To watch Getroud Met Rugby is to step through the fantasmatic screen of contemporary Afrikaans culture, and witness the bizarre play of masculine desires and intercultural conflicts. As the dialogue is so cumbersome and slow moving, it helps to shout out your own interjections in between the silences. Things like “Fafa, jou lekker ding” and “Dink jy ek is ‘n loser?” will do, but old monosyllabic classics like, “Kak”, “Fok” and “Blerrie hell!” will do just as well. I’m aware that slagging off this film is like wrestling with malnourished midgets or criticising suburban Cape Town indie rock musicians: it’s too easy and invariable becomes offensive. But there is a strange dynamic in this country that sets itself up. If I rip off Afrikaans culture, no one really gives a damn, because they’re on the losing side of our new dispensation. They’re seen as relics of an outmoded Apartheid culture that requires several years worth of satire before it has properly paid its price for twentieth-century xenophobia.
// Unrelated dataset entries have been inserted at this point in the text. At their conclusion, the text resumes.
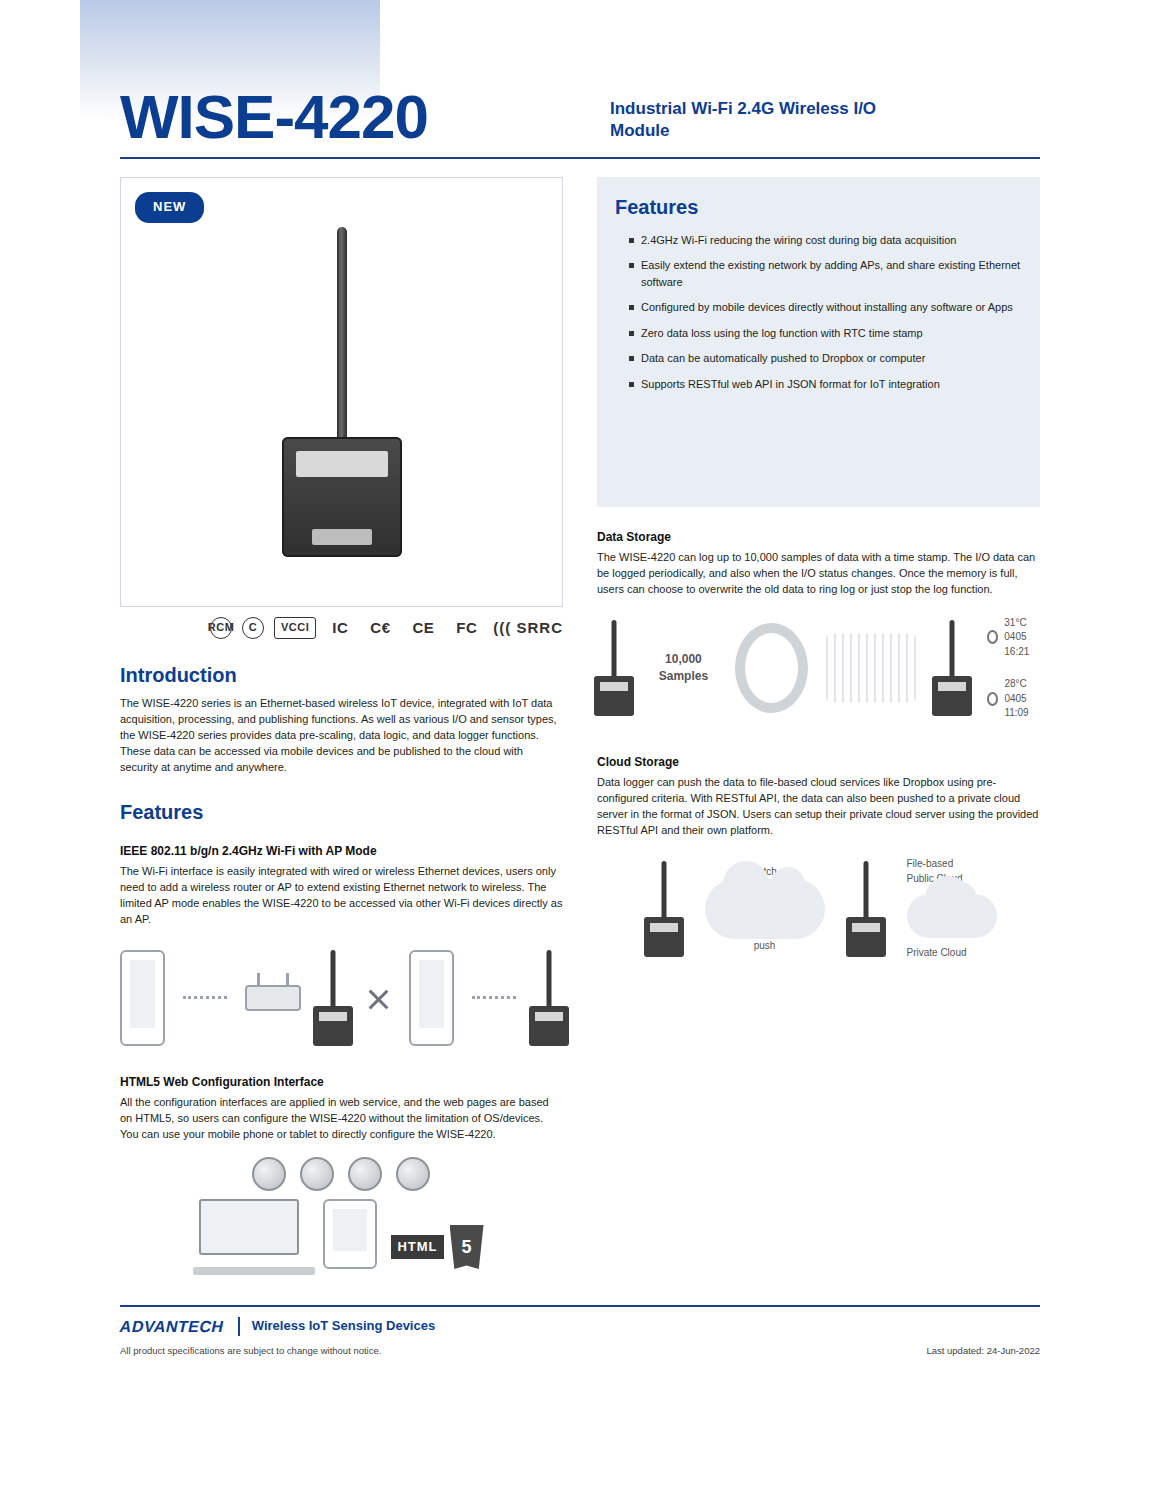WISE-4220
Industrial Wi-Fi 2.4G Wireless I/O
Module
NEW
RCM C VCCI IC C€ CE FC ((( SRRC
Introduction
The WISE-4220 series is an Ethernet-based wireless IoT device, integrated with IoT data acquisition, processing, and publishing functions. As well as various I/O and sensor types, the WISE-4220 series provides data pre-scaling, data logic, and data logger functions. These data can be accessed via mobile devices and be published to the cloud with security at anytime and anywhere.
Features
IEEE 802.11 b/g/n 2.4GHz Wi-Fi with AP Mode
The Wi-Fi interface is easily integrated with wired or wireless Ethernet devices, users only need to add a wireless router or AP to extend existing Ethernet network to wireless. The limited AP mode enables the WISE-4220 to be accessed via other Wi-Fi devices directly as an AP.
HTML5 Web Configuration Interface
All the configuration interfaces are applied in web service, and the web pages are based on HTML5, so users can configure the WISE-4220 without the limitation of OS/devices. You can use your mobile phone or tablet to directly configure the WISE-4220.
HTML 5
Features
2.4GHz Wi-Fi reducing the wiring cost during big data acquisition
Easily extend the existing network by adding APs, and share existing Ethernet software
Configured by mobile devices directly without installing any software or Apps
Zero data loss using the log function with RTC time stamp
Data can be automatically pushed to Dropbox or computer
Supports RESTful web API in JSON format for IoT integration
Data Storage
The WISE-4220 can log up to 10,000 samples of data with a time stamp. The I/O data can be logged periodically, and also when the I/O status changes. Once the memory is full, users can choose to overwrite the old data to ring log or just stop the log function.
10,000 Samples
31°C
0405 16:21
28°C
0405 11:09
Cloud Storage
Data logger can push the data to file-based cloud services like Dropbox using pre-configured criteria. With RESTful API, the data can also been pushed to a private cloud server in the format of JSON. Users can setup their private cloud server using the provided RESTful API and their own platform.
batch
push
File-based
Public Cloud
Private Cloud
ADVANTECH
Wireless IoT Sensing Devices
All product specifications are subject to change without notice. Last updated: 24-Jun-2022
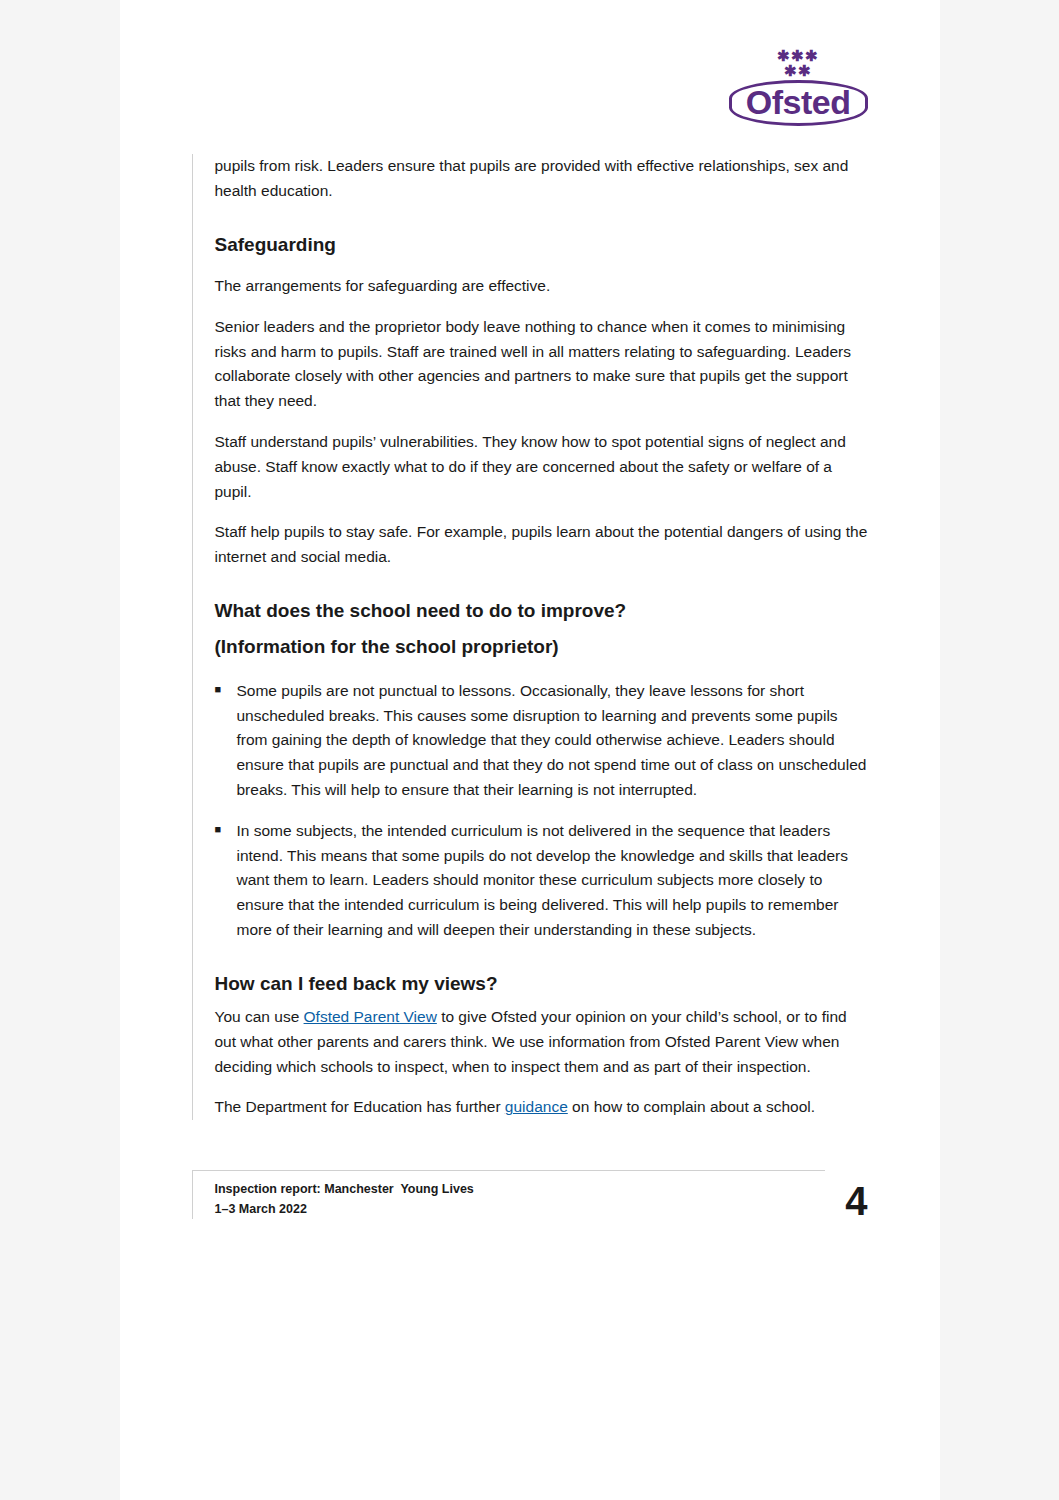✱✱✱
✱✱
Ofsted
pupils from risk. Leaders ensure that pupils are provided with effective relationships, sex and health education.
Safeguarding
The arrangements for safeguarding are effective.
Senior leaders and the proprietor body leave nothing to chance when it comes to minimising risks and harm to pupils. Staff are trained well in all matters relating to safeguarding. Leaders collaborate closely with other agencies and partners to make sure that pupils get the support that they need.
Staff understand pupils’ vulnerabilities. They know how to spot potential signs of neglect and abuse. Staff know exactly what to do if they are concerned about the safety or welfare of a pupil.
Staff help pupils to stay safe. For example, pupils learn about the potential dangers of using the internet and social media.
What does the school need to do to improve?
(Information for the school proprietor)
Some pupils are not punctual to lessons. Occasionally, they leave lessons for short unscheduled breaks. This causes some disruption to learning and prevents some pupils from gaining the depth of knowledge that they could otherwise achieve. Leaders should ensure that pupils are punctual and that they do not spend time out of class on unscheduled breaks. This will help to ensure that their learning is not interrupted.
In some subjects, the intended curriculum is not delivered in the sequence that leaders intend. This means that some pupils do not develop the knowledge and skills that leaders want them to learn. Leaders should monitor these curriculum subjects more closely to ensure that the intended curriculum is being delivered. This will help pupils to remember more of their learning and will deepen their understanding in these subjects.
How can I feed back my views?
You can use Ofsted Parent View to give Ofsted your opinion on your child’s school, or to find out what other parents and carers think. We use information from Ofsted Parent View when deciding which schools to inspect, when to inspect them and as part of their inspection.
The Department for Education has further guidance on how to complain about a school.
Inspection report: Manchester Young Lives 1–3 March 2022
4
But if I said the same thing about an African film, something like, “this is Meet the Parents decked out in loin-cloths and with a strange warmth for its erstwhile oppressor.” – I’d probably just sound plain old-fashioned racist. But why let our social moment’s ubiquitous double standards hold you back from jeering at this klunker of a film.
Unlike the dialogue, the music is not cumbersome and slow. It’s coercive and offensive, constantly blaring. You can hear a rip off of every MTV band ever, it’s all here. There’s Death Cab and Daft Punk, Rammstein and Foo Fighers; headbanging industrial metal and synth-saturated electro. The soundtrack begs you to crack open a couple of glow-sticks and go batshit crazy in the aisles. Soundtracks are usually supposed to have a general theme. This one doesn’t. If they release a soundtrack album, it’ll have to fit on about four discs, because I’ve never heard so much themeless non-diegetic music in my life.
This review has exhausted itself. This film is a parody and a self-caricature. It is a laughable and painful, filled with the promise of masochistic viewing pleasure. The way it takes itself so seriously just betrays all the repression going on beneath the surface.